Ia menduga JPU menutupi pelaku sebenarnya. “Patut diduga jaksa menutupi dan melindungi pelaku penilep uang negara yang sesungguhnya. Ini zalim namanya,” ujarnya.
PH juga menyoroti tuntutan uang pengganti terhadap Budi Pranoto Seputra sebesar Rp26,5 miliar. “Yang paling sadis kepada terdakwa Budi Pranoto. Padahal Baronlah ‘otak’ dari semua permainan ini berdasarkan fakta persidangan,” katanya.
Saiful Abdi juga mempertanyakan uraian tuntutan yang menyebut dirinya menerima Rp1 miliar dari Baron untuk dibagi dua dengan Supriadi. “Padahal itu tidak ada dalam kesaksian maupun fakta persidangan,” kata Saiful.

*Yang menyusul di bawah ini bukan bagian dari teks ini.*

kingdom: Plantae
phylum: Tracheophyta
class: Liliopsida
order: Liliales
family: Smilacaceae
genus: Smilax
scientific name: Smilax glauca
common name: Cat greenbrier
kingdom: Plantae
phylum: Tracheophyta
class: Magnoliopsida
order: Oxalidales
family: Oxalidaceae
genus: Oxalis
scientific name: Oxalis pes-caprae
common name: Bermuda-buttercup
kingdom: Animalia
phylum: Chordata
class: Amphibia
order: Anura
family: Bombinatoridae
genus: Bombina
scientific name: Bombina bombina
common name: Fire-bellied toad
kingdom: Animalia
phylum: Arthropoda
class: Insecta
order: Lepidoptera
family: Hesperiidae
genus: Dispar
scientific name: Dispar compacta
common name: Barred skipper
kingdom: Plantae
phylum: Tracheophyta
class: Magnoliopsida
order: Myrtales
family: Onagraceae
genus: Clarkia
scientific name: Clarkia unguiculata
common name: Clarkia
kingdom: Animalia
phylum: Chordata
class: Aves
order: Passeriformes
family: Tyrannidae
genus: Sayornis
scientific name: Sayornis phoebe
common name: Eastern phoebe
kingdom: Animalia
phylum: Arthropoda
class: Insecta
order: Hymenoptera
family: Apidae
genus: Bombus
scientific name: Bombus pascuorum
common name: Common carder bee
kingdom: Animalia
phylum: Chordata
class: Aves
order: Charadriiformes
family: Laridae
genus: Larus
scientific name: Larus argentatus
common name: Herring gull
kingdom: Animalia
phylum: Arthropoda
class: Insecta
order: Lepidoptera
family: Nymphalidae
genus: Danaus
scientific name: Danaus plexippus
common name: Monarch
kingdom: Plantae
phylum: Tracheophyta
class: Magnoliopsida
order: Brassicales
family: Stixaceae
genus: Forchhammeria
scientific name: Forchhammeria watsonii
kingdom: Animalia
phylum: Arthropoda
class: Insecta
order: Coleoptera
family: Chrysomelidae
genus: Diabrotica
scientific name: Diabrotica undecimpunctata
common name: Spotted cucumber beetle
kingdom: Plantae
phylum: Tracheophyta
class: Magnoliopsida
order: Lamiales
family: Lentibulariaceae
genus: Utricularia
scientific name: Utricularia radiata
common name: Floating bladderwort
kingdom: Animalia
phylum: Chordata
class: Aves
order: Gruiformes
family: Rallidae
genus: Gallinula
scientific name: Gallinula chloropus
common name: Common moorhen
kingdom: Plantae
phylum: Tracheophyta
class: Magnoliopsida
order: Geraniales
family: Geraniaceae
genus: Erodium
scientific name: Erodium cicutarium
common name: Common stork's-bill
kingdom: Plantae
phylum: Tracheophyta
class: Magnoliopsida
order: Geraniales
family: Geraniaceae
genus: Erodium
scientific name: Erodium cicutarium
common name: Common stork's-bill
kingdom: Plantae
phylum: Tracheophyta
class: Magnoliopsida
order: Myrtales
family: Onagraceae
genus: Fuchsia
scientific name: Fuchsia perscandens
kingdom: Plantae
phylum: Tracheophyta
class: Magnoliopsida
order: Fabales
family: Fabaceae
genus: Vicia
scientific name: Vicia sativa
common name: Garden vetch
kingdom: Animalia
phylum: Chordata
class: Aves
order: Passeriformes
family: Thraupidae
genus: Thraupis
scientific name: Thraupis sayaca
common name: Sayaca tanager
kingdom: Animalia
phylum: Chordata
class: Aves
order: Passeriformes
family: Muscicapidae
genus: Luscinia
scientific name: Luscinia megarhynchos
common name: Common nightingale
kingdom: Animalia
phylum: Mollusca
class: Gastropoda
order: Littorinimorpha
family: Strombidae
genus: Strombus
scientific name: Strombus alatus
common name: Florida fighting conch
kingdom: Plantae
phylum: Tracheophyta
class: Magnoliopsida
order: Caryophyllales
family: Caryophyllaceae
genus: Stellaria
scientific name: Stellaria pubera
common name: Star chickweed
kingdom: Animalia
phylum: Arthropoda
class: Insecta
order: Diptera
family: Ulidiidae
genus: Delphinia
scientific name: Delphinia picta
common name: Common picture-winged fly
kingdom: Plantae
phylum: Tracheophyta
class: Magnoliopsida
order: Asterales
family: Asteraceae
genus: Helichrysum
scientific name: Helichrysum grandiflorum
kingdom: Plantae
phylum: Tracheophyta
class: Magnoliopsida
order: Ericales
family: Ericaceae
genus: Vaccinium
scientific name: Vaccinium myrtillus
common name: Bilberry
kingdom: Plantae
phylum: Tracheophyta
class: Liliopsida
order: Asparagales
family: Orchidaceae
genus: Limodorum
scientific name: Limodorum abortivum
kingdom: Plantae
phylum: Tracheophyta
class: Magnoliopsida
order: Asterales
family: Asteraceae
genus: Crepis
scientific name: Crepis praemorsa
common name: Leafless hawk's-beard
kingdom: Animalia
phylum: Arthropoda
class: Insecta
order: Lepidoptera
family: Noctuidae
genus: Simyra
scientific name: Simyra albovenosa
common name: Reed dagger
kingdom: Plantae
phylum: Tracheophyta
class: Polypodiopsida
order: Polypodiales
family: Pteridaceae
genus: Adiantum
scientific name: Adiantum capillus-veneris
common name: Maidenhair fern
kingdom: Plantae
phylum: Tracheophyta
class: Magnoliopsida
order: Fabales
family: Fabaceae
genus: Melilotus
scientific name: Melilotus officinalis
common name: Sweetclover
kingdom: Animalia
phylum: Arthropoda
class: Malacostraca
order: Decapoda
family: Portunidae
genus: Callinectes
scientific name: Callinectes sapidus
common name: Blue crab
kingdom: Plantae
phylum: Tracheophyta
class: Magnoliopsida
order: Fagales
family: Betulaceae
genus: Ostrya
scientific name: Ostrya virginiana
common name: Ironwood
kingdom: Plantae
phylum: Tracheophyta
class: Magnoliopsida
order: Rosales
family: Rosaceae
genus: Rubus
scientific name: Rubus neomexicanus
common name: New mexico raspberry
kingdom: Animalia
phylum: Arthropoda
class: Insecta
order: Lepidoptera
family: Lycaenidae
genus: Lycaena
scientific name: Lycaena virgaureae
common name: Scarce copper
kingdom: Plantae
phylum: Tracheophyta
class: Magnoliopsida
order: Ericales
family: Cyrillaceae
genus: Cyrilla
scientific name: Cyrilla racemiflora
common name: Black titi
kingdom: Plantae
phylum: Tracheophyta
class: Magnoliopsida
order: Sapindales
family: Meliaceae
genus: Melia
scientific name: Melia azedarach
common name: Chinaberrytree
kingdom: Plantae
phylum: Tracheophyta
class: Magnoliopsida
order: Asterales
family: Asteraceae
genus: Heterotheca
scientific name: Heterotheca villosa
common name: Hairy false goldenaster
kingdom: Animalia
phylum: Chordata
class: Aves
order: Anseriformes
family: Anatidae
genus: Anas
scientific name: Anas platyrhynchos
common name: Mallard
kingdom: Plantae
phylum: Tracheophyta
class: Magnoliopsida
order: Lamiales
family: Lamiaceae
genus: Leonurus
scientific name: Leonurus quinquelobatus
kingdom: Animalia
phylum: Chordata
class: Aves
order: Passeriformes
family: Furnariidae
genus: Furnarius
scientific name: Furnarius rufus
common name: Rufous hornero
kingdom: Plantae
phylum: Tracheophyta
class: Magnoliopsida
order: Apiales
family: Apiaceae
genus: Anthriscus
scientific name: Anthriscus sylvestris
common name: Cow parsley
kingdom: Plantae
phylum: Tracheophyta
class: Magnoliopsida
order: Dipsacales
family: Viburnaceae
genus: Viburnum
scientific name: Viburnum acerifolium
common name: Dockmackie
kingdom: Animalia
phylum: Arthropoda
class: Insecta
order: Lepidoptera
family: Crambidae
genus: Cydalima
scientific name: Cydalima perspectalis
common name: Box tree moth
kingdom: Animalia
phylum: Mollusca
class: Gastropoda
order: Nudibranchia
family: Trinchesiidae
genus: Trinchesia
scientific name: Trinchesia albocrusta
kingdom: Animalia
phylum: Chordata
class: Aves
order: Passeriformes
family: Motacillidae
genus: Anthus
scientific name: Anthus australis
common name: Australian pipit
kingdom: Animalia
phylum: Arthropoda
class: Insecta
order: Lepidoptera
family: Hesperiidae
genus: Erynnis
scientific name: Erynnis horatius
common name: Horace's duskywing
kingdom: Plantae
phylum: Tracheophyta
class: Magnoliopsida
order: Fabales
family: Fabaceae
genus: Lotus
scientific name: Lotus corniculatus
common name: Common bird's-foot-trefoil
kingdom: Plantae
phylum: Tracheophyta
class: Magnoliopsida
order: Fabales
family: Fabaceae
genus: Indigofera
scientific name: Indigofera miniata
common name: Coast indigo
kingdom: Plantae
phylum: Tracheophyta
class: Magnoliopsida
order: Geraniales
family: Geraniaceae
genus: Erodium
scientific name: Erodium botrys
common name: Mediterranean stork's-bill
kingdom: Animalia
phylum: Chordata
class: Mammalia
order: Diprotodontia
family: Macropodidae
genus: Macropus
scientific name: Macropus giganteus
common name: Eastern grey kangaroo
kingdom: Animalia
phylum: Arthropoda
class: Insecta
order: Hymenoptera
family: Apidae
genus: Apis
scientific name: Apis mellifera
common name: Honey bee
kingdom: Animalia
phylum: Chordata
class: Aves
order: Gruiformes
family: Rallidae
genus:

Dalam perkara ini, JPU menuntut Budi Pranoto Seputra selaku rekanan dengan pidana penjara 13 tahun dan denda Rp500 juta subsider 1 bulan kurungan. Budi juga dituntut membayar uang pengganti Rp26,5 miliar. Jika tidak dibayar, harta disita dan dilelang. Jika tidak cukup, ditambah pidana 7 tahun penjara.
Sementara Saiful Abdi selaku Pengguna Anggaran dan Supriadi selaku PPK masing-masing dituntut 11 tahun penjara dan denda Rp500 juta subsider 1 bulan kurungan.
Saiful dibebankan uang pengganti Rp2,5 miliar dan Supriadi Rp500 juta dengan ketentuan yang sama.
Menurut JPU, pengadaan 312 unit smartboard pada Disdik Langkat TA 2024 untuk SD dan SMP diduga mengandung markup yang mengakibatkan kerugian negara Rp29,5 miliar.